JOB:
Format the data from its first line up to and including the line that contains "Shown: 12h05" as a JSON list of strings, one string per line, with blank lines left out.

MATERIAL PROVIDED:
+--

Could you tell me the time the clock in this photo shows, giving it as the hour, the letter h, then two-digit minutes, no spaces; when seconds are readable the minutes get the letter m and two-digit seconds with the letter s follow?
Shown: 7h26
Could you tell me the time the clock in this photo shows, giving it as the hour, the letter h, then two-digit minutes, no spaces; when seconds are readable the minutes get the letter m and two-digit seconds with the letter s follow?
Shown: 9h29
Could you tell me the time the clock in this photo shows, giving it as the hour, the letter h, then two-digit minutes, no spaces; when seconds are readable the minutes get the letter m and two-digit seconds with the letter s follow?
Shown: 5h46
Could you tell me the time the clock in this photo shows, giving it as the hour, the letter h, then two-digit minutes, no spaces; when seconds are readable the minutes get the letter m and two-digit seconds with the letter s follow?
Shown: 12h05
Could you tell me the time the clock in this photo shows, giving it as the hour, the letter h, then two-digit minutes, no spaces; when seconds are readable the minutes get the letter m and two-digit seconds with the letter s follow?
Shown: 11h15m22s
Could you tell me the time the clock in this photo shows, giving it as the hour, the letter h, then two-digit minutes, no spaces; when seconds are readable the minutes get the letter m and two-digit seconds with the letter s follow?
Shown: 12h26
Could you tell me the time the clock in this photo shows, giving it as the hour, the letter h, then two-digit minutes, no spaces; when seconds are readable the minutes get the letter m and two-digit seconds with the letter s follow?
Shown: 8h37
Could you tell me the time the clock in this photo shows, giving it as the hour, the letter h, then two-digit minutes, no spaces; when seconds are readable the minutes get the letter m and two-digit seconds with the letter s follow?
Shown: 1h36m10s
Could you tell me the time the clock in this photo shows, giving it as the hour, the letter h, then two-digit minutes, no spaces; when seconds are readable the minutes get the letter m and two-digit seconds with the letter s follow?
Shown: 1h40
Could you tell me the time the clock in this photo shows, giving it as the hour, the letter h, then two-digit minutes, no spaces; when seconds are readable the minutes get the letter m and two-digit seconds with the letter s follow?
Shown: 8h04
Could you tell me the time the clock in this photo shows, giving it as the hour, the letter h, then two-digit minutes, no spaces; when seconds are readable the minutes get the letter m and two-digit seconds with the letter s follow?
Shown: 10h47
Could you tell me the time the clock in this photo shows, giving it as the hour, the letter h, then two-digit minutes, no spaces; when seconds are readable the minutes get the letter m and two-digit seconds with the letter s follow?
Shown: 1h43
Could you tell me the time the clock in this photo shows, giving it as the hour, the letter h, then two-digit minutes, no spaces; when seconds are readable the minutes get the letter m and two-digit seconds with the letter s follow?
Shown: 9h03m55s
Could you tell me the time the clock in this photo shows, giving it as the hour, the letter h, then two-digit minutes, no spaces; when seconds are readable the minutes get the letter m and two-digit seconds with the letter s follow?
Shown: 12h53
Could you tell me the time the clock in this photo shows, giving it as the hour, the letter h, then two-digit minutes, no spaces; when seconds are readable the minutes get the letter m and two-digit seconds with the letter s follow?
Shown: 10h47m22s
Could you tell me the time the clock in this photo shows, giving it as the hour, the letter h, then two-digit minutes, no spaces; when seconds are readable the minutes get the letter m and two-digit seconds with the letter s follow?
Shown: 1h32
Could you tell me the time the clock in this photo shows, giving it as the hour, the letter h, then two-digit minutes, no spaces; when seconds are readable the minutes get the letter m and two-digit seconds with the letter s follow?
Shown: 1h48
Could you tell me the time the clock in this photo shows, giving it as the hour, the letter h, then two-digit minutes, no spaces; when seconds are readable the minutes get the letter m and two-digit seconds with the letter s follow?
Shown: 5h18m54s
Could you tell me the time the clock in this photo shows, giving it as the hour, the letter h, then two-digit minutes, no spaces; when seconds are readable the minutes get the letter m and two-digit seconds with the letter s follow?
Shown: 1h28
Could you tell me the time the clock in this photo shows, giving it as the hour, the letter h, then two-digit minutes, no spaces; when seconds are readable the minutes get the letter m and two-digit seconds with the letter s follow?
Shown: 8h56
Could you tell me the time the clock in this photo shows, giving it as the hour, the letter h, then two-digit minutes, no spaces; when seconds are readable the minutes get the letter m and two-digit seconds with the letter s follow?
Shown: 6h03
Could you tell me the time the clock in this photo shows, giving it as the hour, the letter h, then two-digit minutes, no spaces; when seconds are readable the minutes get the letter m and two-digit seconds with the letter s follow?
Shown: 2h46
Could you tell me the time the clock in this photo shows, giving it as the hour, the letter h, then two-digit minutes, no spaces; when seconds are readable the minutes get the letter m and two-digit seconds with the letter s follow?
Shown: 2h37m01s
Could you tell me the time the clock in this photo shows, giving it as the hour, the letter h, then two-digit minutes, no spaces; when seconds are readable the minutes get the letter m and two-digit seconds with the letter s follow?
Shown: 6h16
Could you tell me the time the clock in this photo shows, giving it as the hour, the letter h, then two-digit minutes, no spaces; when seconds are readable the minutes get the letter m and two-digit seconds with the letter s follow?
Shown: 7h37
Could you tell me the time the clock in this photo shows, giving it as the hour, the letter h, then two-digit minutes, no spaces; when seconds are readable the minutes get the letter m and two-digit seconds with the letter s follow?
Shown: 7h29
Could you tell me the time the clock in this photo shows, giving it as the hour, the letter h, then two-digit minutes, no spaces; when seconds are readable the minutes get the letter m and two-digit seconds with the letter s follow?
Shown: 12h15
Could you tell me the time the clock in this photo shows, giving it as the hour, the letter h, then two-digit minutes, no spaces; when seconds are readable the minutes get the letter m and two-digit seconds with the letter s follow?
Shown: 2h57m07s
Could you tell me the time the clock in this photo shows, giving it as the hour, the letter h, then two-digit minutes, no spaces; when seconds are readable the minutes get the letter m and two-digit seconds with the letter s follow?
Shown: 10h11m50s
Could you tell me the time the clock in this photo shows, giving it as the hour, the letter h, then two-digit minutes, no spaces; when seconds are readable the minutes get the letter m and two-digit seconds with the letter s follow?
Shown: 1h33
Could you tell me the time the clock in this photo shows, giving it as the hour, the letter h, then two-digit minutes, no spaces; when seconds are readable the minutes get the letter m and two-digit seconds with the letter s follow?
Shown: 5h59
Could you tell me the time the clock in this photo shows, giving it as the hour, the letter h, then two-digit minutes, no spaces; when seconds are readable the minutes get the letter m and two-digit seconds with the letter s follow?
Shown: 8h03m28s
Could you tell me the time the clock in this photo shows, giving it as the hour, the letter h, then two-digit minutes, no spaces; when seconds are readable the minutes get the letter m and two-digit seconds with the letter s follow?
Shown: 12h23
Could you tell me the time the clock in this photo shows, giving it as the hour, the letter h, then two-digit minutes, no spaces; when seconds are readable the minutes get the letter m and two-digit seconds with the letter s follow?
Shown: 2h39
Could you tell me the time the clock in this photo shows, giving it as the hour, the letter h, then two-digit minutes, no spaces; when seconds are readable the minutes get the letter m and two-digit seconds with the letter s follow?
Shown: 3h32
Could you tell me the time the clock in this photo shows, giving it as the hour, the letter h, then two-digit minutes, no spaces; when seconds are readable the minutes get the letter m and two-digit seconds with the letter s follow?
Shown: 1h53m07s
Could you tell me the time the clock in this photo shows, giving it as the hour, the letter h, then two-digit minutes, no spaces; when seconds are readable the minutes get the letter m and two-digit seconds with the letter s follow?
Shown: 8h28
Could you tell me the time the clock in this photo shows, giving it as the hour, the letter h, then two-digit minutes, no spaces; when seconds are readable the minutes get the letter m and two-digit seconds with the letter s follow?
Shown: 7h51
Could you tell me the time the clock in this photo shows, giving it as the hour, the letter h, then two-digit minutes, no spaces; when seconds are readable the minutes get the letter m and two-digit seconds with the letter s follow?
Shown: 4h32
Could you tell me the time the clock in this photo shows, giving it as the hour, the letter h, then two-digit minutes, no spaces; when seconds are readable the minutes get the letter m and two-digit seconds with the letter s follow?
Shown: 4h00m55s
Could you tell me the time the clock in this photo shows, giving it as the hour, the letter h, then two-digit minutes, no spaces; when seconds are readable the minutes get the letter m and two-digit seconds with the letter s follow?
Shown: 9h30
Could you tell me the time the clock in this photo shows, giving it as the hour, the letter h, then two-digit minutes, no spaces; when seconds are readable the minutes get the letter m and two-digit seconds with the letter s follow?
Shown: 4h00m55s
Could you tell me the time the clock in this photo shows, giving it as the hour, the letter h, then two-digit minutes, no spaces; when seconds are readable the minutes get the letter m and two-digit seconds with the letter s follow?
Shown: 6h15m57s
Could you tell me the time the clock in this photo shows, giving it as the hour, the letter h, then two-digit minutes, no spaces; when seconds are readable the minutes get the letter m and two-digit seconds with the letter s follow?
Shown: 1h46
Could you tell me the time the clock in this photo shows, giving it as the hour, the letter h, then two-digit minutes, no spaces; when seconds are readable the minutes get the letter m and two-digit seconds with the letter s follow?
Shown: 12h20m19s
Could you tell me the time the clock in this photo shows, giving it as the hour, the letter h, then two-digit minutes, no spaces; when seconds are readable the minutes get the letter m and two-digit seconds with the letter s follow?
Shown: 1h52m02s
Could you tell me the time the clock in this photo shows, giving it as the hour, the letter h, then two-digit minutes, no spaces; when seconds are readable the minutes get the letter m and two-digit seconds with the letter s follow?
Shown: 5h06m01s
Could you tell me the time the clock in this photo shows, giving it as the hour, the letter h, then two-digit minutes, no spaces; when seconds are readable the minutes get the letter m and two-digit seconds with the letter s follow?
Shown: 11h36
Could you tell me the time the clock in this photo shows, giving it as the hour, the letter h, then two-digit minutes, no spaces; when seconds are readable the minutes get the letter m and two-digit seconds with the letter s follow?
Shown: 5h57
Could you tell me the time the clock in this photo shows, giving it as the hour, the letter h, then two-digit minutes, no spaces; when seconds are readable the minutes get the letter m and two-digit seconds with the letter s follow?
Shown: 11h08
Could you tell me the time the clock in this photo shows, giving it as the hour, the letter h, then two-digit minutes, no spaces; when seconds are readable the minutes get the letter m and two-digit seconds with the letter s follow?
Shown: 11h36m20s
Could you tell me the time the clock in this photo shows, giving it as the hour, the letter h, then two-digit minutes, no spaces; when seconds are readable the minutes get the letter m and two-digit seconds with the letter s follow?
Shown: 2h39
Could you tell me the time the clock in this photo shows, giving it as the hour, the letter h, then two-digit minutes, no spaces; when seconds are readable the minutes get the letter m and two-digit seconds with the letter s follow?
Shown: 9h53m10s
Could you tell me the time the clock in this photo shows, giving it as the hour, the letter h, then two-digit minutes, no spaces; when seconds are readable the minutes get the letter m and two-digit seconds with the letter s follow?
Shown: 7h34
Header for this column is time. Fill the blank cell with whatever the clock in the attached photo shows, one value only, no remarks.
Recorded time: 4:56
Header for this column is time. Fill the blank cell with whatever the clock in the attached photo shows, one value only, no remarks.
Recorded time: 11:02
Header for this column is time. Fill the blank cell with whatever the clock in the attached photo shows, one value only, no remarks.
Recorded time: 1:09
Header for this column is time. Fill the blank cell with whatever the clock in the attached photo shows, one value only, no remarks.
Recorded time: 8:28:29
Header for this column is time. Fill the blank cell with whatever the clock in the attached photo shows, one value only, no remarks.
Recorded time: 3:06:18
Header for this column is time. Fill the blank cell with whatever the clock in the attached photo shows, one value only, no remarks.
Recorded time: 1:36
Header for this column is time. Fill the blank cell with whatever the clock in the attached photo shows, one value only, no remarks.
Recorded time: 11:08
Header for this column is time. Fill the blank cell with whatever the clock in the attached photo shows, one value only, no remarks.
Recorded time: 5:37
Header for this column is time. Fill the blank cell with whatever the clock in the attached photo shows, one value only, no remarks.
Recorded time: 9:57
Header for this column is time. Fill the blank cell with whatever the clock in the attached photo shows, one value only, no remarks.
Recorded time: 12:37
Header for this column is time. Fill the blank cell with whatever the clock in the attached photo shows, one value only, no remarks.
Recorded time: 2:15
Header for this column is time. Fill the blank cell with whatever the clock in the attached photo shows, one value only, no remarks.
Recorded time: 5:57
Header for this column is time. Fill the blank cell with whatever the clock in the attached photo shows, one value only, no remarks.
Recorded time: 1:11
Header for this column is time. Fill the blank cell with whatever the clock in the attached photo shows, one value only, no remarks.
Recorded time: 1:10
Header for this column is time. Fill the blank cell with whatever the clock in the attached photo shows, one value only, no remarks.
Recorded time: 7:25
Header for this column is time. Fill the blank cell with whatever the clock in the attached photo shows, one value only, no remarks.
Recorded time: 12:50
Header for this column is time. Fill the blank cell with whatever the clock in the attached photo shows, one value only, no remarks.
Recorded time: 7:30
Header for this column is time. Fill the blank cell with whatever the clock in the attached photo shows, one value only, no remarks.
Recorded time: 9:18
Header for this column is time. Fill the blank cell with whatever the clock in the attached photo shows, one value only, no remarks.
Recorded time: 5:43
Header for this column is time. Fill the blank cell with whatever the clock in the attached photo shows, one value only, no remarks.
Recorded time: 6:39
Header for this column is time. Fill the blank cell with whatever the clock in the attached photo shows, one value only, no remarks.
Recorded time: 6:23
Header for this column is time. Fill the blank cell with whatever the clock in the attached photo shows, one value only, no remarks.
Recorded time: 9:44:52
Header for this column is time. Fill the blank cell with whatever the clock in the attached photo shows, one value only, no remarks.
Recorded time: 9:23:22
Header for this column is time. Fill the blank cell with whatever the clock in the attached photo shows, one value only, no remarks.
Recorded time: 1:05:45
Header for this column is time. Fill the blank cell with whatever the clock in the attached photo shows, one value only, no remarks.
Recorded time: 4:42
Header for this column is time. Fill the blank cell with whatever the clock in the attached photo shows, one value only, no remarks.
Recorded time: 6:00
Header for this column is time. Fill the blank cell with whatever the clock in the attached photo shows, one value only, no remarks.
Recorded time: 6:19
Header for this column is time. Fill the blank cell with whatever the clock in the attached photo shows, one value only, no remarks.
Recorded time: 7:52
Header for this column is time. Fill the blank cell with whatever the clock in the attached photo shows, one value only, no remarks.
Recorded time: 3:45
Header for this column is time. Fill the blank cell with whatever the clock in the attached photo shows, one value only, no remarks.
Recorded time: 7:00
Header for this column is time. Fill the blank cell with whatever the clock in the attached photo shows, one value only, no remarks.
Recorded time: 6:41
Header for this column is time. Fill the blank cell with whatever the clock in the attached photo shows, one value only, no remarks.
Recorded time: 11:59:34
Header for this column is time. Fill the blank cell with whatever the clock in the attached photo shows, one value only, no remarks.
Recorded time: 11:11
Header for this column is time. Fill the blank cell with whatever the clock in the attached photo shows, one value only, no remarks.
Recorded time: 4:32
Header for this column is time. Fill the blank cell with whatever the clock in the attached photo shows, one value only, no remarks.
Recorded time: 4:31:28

+--

SOLUTION FOR THIS TASK:
[
  "Could you tell me the time the clock in this photo shows, giving it as the hour, the letter h, then two-digit minutes, no spaces; when seconds are readable the minutes get the letter m and two-digit seconds with the letter s follow?",
  "Shown: 7h26",
  "Could you tell me the time the clock in this photo shows, giving it as the hour, the letter h, then two-digit minutes, no spaces; when seconds are readable the minutes get the letter m and two-digit seconds with the letter s follow?",
  "Shown: 9h29",
  "Could you tell me the time the clock in this photo shows, giving it as the hour, the letter h, then two-digit minutes, no spaces; when seconds are readable the minutes get the letter m and two-digit seconds with the letter s follow?",
  "Shown: 5h46",
  "Could you tell me the time the clock in this photo shows, giving it as the hour, the letter h, then two-digit minutes, no spaces; when seconds are readable the minutes get the letter m and two-digit seconds with the letter s follow?",
  "Shown: 12h05"
]